> [Parties de l'exercice]:
A – Recopiez, s'il vous plaît, le passage du texte sur la cession de Sebia qui commence par les mots contenant « Le fonds européen » et se termine par « domaine des cancers. ».
B – D'après le texte sur la cession de Sebia, pour quel montant total Cinven avait-il racheté la société à Montagu en 2010 ?
C – Dressez la liste de toutes les personnes que le texte sur la cession de Sebia présente comme associés.

:: Texte de l'exercice ::

Le fonds européen de private equity Cinven a annoncé être entré en négociations exclusives avec Astorg Partners et Montagu Private Equity pour la cession de Sebia, spécialiste mondial du diagnostic in vitro, notamment dans le domaine des cancers.
En cédant la société plus de 1 milliard d’euros, selon la presse, Cinven récupère 2,4 fois sa mise initiale, seulement quatre ans après l’avoir racheté à Montagu en 2010 pour un montant total de 800 millions d’euros. Ce sont donc deux anciens actionnaires majoritaires (Astorg l’a détenu de 2001 à 2006), aux côtés du management, qui reprennent Sebia, dont les revenus aux Etats-Unis et dans les pays émergents ont respectivement crû de 21 % et 23 % sous le contrôle de Cinven. Les futurs propriétaires continueront de soutenir le développement de la société, notamment à travers d’importants investissements en R&D et un renforcement de sa structure commerciale aux Etats-Unis et en Asie. La finalisation de l’opération reste soumise à la consultation du comité d’entreprise et à l’approbation des instances réglementaires et autorités de la concurrence. Astorg et Montagu PE sont conseillés par Weil Gotshal & Manges, avec Alexandre Duguay, David Aknin, associés, et Jean-Baptiste Cornic en corporate, James Clarke, associé, en financement, et Edouard de Lamy, counsel, en fiscal, ainsi que par Clifford Chance en concurrence, Patrick Hubert, associé, Katrin Schallenberg, counsel, et Marie-Laure Combet. Cinven a pour conseil Latham & Watkins, avec Thomas Forschbach, Denis Criton, associés, Natacha Guelibolian et Lisa Becker. DLA Piper conseille les managers, avec Michel Frieh, associé.
Le conseil d’Astorg et Montagu PE : Alexandre Duguay, associé de Weil Gotshal & Manges
Comment les acquéreurs ont-ils été retenus par Cinven ?
Cette opération s’inscrit dans un cadre particulier, puisqu’un processus de vente était en préparation, ou à tout le moins à l’étude par Cinven. Astorg Partners et Montagu Private Equity connaissent bien le groupe Sebia pour en avoir été (s’agissant des fonds Montagu) ou pour en être encore (s’agissant des fonds Astorg) actionnaires. Cela leur a permis d’être très réactifs et de bâtir avec soin une offre d’une grande fermeté.

:::
:: Entrées recensées ::

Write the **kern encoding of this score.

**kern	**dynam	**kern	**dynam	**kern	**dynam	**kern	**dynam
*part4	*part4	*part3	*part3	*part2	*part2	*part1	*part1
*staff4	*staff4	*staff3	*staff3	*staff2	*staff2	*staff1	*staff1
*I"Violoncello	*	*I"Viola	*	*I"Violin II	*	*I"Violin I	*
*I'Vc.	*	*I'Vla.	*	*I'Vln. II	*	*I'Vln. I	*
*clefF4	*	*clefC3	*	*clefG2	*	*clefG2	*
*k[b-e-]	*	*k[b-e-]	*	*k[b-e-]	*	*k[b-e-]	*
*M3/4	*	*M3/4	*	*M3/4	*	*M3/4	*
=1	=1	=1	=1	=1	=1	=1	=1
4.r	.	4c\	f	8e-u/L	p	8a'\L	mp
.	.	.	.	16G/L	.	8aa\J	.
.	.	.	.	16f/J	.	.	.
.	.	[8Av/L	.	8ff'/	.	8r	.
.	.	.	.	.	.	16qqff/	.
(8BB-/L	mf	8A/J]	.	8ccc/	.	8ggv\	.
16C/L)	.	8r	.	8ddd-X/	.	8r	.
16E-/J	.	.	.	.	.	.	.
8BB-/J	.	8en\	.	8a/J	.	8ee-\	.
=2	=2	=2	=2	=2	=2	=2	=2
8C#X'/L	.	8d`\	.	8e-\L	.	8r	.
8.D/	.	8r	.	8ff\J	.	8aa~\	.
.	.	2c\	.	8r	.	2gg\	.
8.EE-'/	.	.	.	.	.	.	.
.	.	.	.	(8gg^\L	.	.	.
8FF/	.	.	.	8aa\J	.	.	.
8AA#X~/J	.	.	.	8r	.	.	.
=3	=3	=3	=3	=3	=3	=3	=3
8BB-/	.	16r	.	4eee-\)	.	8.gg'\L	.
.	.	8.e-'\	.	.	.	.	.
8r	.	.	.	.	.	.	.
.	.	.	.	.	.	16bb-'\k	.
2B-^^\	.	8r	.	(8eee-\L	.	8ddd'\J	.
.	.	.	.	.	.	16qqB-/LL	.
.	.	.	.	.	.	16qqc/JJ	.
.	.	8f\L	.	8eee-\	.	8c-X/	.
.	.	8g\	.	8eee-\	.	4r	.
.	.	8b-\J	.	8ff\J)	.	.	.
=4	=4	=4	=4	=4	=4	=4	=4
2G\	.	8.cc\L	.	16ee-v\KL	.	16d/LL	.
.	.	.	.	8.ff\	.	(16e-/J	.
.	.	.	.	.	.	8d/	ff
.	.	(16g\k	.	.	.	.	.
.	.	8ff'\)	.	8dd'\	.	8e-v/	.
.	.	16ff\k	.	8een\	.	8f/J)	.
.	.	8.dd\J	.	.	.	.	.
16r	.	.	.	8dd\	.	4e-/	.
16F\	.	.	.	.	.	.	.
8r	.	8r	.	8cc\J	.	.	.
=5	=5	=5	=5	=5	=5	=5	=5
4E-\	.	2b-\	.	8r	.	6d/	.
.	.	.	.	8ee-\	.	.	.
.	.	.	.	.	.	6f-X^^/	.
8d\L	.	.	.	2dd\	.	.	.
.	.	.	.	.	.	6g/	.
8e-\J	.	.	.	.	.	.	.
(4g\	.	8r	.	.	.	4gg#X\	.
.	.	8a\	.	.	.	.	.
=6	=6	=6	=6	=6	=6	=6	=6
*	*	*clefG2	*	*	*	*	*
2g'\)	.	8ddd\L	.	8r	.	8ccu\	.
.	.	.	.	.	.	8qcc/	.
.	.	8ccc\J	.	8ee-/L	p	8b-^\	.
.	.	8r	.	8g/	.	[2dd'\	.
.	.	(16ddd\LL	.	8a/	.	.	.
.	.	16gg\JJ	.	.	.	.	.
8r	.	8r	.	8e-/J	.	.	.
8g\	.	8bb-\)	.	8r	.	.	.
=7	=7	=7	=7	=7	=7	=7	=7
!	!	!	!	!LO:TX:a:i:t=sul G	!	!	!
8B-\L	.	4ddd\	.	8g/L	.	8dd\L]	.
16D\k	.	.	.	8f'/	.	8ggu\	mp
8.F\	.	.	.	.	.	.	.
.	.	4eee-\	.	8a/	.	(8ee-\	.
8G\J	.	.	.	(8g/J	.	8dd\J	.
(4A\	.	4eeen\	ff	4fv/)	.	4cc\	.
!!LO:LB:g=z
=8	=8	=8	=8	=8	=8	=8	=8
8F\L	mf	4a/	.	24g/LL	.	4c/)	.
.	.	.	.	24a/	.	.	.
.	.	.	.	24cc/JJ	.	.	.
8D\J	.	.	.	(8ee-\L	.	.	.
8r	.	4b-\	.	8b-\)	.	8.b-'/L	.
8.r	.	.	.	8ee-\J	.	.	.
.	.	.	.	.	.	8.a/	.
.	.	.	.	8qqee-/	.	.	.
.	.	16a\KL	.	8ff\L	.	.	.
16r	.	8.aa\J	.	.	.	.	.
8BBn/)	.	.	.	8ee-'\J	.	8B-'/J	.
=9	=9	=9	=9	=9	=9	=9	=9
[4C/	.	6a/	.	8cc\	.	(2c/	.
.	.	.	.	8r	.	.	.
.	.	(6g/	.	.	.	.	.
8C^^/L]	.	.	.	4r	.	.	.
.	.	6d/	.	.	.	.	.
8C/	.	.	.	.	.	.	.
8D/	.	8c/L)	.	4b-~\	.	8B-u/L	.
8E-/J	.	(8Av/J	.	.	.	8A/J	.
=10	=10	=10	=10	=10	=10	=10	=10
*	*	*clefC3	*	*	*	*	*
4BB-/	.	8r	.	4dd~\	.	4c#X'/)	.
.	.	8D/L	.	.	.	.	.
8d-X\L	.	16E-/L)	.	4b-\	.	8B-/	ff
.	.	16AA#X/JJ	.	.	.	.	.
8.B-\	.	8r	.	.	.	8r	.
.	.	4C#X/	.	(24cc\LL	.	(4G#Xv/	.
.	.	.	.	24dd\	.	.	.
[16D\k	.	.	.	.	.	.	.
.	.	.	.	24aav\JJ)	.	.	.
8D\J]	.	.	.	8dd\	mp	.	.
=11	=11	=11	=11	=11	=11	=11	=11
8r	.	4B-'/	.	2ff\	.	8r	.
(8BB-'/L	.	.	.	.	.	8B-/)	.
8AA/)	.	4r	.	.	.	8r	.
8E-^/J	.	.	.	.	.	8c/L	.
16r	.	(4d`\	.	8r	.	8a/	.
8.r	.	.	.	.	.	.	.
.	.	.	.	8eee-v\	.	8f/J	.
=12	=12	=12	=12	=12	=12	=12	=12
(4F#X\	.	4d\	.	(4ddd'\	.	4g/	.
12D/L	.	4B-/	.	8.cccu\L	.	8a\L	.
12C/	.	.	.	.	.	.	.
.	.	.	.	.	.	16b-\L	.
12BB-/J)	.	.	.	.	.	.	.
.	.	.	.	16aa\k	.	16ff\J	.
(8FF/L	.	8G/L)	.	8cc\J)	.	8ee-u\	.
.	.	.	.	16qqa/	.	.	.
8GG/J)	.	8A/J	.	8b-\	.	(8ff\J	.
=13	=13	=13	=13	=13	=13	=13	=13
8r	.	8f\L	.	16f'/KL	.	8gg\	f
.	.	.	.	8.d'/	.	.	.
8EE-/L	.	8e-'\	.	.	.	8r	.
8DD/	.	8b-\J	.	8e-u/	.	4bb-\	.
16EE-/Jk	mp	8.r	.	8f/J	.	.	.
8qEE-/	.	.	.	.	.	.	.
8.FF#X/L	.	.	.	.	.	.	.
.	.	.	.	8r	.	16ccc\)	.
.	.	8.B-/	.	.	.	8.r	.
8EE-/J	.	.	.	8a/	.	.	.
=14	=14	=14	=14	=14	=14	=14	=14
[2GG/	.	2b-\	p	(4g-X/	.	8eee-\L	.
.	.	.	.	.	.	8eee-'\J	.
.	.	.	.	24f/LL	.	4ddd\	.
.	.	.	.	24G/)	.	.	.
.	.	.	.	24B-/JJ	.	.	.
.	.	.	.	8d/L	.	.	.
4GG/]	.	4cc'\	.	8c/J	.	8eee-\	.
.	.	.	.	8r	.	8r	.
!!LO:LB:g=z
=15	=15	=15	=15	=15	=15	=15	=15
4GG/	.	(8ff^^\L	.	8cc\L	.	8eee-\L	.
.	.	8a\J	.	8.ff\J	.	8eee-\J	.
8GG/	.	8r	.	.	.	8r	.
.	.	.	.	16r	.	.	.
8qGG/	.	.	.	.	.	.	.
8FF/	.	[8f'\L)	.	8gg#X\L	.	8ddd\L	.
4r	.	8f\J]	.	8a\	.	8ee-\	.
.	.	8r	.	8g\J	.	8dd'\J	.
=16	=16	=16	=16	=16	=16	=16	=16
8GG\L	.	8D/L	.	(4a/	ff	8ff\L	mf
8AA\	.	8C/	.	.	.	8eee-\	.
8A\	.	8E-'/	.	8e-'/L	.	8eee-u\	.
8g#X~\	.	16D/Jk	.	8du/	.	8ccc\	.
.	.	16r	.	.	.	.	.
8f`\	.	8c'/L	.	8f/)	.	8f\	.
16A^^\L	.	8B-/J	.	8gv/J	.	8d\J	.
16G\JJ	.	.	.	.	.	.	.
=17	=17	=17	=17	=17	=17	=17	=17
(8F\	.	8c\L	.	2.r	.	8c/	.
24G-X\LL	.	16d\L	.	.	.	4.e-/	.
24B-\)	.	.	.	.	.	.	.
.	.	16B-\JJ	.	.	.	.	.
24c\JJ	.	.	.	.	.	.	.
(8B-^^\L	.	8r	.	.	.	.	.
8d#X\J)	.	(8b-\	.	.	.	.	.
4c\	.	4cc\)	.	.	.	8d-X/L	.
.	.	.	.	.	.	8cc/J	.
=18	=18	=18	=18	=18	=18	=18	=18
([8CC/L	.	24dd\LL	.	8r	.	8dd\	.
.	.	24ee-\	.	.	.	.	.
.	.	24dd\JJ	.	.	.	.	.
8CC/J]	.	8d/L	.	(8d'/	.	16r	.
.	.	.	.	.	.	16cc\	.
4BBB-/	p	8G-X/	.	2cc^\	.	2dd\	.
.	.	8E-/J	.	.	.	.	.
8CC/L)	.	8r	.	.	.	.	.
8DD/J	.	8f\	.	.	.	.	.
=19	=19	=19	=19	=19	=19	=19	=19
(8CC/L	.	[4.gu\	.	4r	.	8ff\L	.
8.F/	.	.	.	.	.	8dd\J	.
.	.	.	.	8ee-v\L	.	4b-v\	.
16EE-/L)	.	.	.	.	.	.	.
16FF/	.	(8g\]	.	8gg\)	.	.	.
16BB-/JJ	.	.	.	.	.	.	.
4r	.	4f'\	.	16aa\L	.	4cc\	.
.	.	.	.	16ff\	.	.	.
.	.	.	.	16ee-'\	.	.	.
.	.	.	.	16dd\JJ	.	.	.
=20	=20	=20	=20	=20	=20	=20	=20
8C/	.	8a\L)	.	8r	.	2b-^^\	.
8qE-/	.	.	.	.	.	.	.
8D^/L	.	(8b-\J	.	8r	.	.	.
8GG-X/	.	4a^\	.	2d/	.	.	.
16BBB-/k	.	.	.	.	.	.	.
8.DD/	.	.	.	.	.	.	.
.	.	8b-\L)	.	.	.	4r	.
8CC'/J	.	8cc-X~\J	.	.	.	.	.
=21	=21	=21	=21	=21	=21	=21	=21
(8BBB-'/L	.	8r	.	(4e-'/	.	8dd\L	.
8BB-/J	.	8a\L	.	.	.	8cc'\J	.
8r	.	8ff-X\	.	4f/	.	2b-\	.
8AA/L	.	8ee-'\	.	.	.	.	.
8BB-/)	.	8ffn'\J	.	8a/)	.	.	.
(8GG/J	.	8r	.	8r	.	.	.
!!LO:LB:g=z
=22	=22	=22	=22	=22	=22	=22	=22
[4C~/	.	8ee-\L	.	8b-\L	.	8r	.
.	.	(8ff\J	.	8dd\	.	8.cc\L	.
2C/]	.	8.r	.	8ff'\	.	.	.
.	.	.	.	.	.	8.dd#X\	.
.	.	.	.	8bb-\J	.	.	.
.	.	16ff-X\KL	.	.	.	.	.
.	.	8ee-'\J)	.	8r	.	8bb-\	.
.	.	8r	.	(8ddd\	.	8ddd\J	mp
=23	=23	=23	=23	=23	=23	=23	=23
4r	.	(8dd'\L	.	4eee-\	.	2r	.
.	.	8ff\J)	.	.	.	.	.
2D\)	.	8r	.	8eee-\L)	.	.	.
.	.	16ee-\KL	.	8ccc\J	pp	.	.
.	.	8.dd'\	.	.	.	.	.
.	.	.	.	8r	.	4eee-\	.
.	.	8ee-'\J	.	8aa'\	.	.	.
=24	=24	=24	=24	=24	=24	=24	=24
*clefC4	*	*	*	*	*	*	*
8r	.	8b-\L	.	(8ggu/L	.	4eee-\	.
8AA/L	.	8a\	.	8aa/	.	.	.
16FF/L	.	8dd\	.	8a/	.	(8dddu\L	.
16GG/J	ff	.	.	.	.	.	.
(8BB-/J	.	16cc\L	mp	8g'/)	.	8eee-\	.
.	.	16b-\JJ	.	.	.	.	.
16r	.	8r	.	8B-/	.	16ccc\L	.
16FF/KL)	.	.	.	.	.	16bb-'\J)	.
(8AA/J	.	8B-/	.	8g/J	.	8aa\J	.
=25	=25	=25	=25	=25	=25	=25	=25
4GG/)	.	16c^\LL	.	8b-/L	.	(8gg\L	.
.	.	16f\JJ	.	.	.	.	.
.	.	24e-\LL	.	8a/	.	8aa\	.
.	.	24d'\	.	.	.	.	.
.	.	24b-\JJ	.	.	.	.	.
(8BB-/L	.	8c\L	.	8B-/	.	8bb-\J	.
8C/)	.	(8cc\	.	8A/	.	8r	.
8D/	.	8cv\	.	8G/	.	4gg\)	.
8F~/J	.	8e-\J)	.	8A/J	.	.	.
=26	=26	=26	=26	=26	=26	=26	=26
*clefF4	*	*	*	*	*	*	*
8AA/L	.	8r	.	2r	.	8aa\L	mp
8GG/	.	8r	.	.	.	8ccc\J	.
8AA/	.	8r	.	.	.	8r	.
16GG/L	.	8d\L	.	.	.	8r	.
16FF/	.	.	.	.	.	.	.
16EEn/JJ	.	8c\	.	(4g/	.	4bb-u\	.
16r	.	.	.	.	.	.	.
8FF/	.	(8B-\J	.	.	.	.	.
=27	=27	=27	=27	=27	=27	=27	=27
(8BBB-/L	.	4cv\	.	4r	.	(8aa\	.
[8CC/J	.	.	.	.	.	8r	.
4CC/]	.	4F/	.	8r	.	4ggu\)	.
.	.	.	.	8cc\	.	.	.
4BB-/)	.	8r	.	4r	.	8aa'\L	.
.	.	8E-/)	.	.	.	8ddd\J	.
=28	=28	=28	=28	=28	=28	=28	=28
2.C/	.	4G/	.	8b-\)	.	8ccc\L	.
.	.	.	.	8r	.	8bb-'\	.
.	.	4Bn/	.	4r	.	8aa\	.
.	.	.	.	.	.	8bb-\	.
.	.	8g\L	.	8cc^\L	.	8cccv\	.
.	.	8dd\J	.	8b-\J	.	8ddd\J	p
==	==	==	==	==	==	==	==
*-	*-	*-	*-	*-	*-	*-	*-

:::

> [Réponses rédigées]:
A –
Le fonds européen de private equity Cinven a annoncé être entré en négociations exclusives avec Astorg Partners et Montagu Private Equity pour la cession de Sebia, spécialiste mondial du diagnostic in vitro, notamment dans le domaine des cancers.

B – 800 millions d'euros.

C – Alexandre Duguay, David Aknin, James Clarke, Patrick Hubert, Thomas Forschbach, Denis Criton, Michel Frieh